Home Page: https://sewiki.iai.uni-bonn.de/teaching/lectures/kga/2017/start

License: Apache License 2.0

Jupyter Notebook 98.38% Python 1.62%
knowledge-graph exercises semantics machine-learning

knowledge-graph-analysis-programming-exercises's Introduction

Programming Exercises for the Analysis of Knowledge Graphs

This is a repository, which allows interested students and researchers to perform hands-on analysis of knowledge graphs. It is primarily developed as part of the knowledge graph analysis lecture of the SDA Group at the University of Bonn. However, the material itself is also useful for anyone else.

Knowledge Graphs - Things, not Strings!

Knowledge graphs represent knowledge in terms of entities and their relationships as shown in the figure below. The nodes of a knowledge graph are the objects which are relevant in your domain and have a unique identifier (so they represent real world "things" rather than just a string label). The edges are the connections between those objects. Since knowledge graphs are intuitive and enjoy a number of benefits, they became very popular over the past decade. Some of the most well known knowledge graphs are the Google Knowledge Graph (a major component of Google Search and other services), DBpedia (a knowledge graph extracted from Wikipedia), Wikidata, YAGO, the Facebook Social Graph, Satori (Microsoft Knowledge Graph) and the LinkedIn Knowledge Graph.

_Exercise tasks_
1) Summarize the knowledge graph text in two sentences.
2) Reproduce the knowledge graph text word for word from "License: Apache License" up to and including "for anyone else.".
3) Carry the knowledge graph text forward from its last sentence.
The records have no connection to the knowledge graph text.

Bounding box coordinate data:

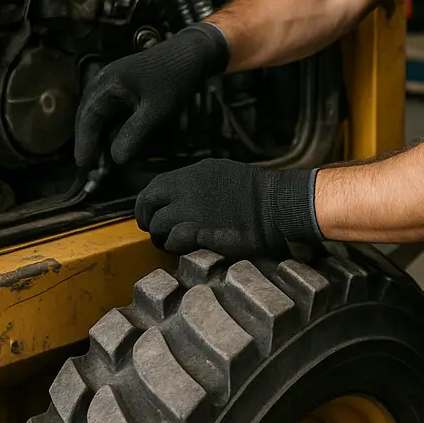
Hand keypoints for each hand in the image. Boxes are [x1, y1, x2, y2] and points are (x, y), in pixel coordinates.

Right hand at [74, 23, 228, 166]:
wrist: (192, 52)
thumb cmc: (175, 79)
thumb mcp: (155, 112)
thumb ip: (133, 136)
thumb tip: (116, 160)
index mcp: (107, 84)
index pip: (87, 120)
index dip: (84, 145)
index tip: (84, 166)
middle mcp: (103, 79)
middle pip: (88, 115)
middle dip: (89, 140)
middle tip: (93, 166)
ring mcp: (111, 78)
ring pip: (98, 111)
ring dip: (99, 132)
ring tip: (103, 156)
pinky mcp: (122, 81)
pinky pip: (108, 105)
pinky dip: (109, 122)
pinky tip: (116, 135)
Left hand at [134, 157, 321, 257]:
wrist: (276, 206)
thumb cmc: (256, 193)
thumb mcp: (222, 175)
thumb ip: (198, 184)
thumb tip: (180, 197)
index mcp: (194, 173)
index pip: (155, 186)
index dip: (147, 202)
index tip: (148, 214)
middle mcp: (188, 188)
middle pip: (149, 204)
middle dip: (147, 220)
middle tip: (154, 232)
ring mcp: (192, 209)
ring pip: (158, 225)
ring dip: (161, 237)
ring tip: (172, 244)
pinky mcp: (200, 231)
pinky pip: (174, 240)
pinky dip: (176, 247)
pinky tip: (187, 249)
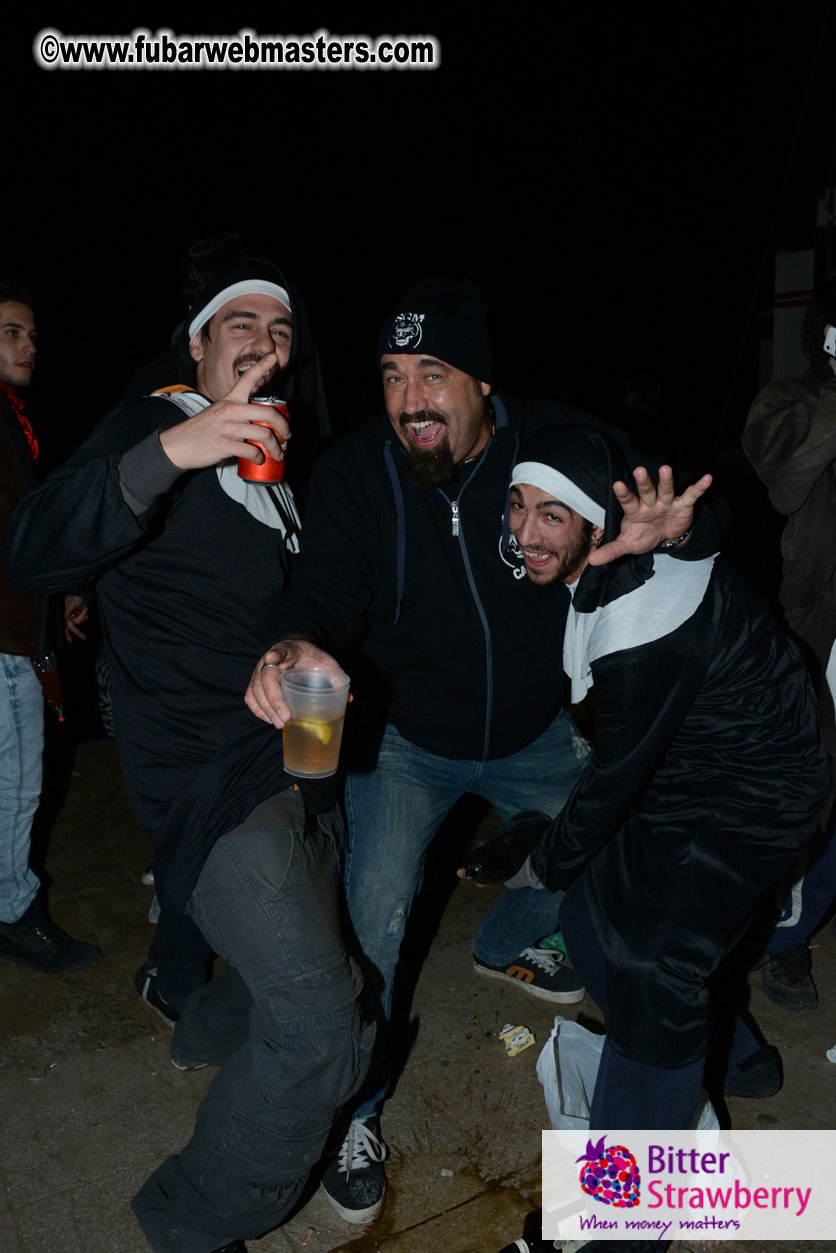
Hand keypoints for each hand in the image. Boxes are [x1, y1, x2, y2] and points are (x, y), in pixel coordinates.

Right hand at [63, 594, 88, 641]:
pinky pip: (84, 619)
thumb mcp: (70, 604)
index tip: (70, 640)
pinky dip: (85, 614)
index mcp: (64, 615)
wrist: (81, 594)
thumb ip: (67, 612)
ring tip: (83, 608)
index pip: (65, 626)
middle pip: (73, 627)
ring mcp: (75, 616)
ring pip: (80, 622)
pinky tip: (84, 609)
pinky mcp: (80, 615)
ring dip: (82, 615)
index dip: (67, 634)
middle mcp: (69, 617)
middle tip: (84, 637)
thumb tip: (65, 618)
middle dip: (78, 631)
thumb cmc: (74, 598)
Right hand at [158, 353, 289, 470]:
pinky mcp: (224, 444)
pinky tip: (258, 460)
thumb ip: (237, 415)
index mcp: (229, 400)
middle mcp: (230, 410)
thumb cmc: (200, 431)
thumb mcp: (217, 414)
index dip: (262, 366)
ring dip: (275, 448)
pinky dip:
==
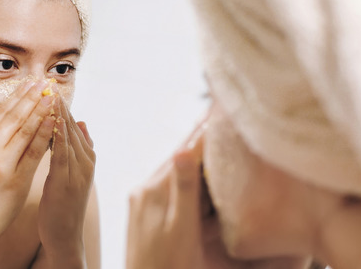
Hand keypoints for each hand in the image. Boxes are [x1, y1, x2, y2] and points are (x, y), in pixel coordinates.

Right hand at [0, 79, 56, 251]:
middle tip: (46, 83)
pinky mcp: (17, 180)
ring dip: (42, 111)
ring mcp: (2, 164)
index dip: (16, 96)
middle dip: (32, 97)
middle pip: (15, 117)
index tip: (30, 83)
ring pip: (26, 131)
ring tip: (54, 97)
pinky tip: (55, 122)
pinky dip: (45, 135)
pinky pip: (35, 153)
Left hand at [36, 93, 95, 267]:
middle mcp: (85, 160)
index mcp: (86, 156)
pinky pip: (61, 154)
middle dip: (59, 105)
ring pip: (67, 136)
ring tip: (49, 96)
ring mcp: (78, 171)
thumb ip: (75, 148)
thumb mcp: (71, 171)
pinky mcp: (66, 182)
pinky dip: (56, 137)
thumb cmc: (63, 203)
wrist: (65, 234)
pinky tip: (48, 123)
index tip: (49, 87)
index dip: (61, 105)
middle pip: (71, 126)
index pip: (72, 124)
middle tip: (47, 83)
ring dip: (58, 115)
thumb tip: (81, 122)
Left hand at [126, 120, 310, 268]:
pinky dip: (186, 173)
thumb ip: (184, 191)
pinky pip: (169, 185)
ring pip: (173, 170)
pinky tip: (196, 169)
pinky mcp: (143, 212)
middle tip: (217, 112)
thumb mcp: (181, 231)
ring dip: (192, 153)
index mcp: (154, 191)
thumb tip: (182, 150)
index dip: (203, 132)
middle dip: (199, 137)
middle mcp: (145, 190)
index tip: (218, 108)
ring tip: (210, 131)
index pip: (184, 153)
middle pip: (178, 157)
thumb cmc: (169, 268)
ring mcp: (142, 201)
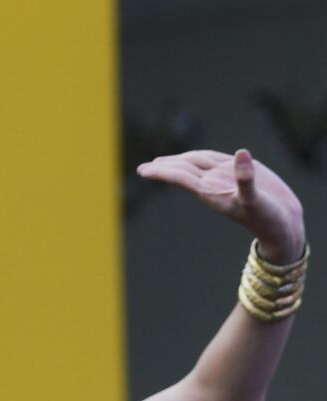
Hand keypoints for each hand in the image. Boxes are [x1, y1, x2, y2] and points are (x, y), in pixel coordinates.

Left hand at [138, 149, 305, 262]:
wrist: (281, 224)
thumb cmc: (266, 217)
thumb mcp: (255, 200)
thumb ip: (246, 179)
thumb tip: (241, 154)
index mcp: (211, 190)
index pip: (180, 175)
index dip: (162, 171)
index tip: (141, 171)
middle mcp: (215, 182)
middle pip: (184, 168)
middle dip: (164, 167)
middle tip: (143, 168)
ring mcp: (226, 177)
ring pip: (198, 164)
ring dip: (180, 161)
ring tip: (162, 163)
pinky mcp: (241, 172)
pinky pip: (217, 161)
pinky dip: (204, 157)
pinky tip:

_Responses to the exercise_
1) The repository offers students and researchers hands-on exercises for analyzing knowledge graphs and was mainly developed for a knowledge graph analysis lecture of the SDA Group at the University of Bonn. Knowledge graphs represent entities with unique identifiers as nodes and their relationships as edges, and well-known examples include the Google Knowledge Graph, DBpedia, Wikidata, YAGO, the Facebook Social Graph, Satori, and the LinkedIn Knowledge Graph.

2)
License: Apache License 2.0

Jupyter Notebook 98.38% Python 1.62%
knowledge-graph exercises semantics machine-learning

knowledge-graph-analysis-programming-exercises's Introduction

Programming Exercises for the Analysis of Knowledge Graphs

This is a repository, which allows interested students and researchers to perform hands-on analysis of knowledge graphs. It is primarily developed as part of the knowledge graph analysis lecture of the SDA Group at the University of Bonn. However, the material itself is also useful for anyone else.

3)
Many knowledge graphs are very large and their creation is crowdsourced and/or they are generated from various sources. Relational learning methods can then be employed on knowledge graphs for a variety of tasks, e.g. link prediction tries to find missing edges in knowledge graphs (e.g. suggesting friends via your social graph is about predicting missing edges to other persons), link correction is about finding incorrect edges, entity resolution is about mapping entities in text to knowledge graphs and clustering groups entities based on their similarity. In the exercises, you will learn about relational learning methods for knowledge graphs.

The two knowledge representation formalisms for knowledge graphs, which are used in the exercises, are RDF knowledge graphs and property graph databases. Since knowledge graphs represent a whole network of entites, the methods to solve the above problems often go beyond simple feature based machine learning. In the exercises, you will learn about the creation of knowledge graph embeddings via tensors and tensor factorisation as well as neural network based techniques. You will also learn about Markov Networks.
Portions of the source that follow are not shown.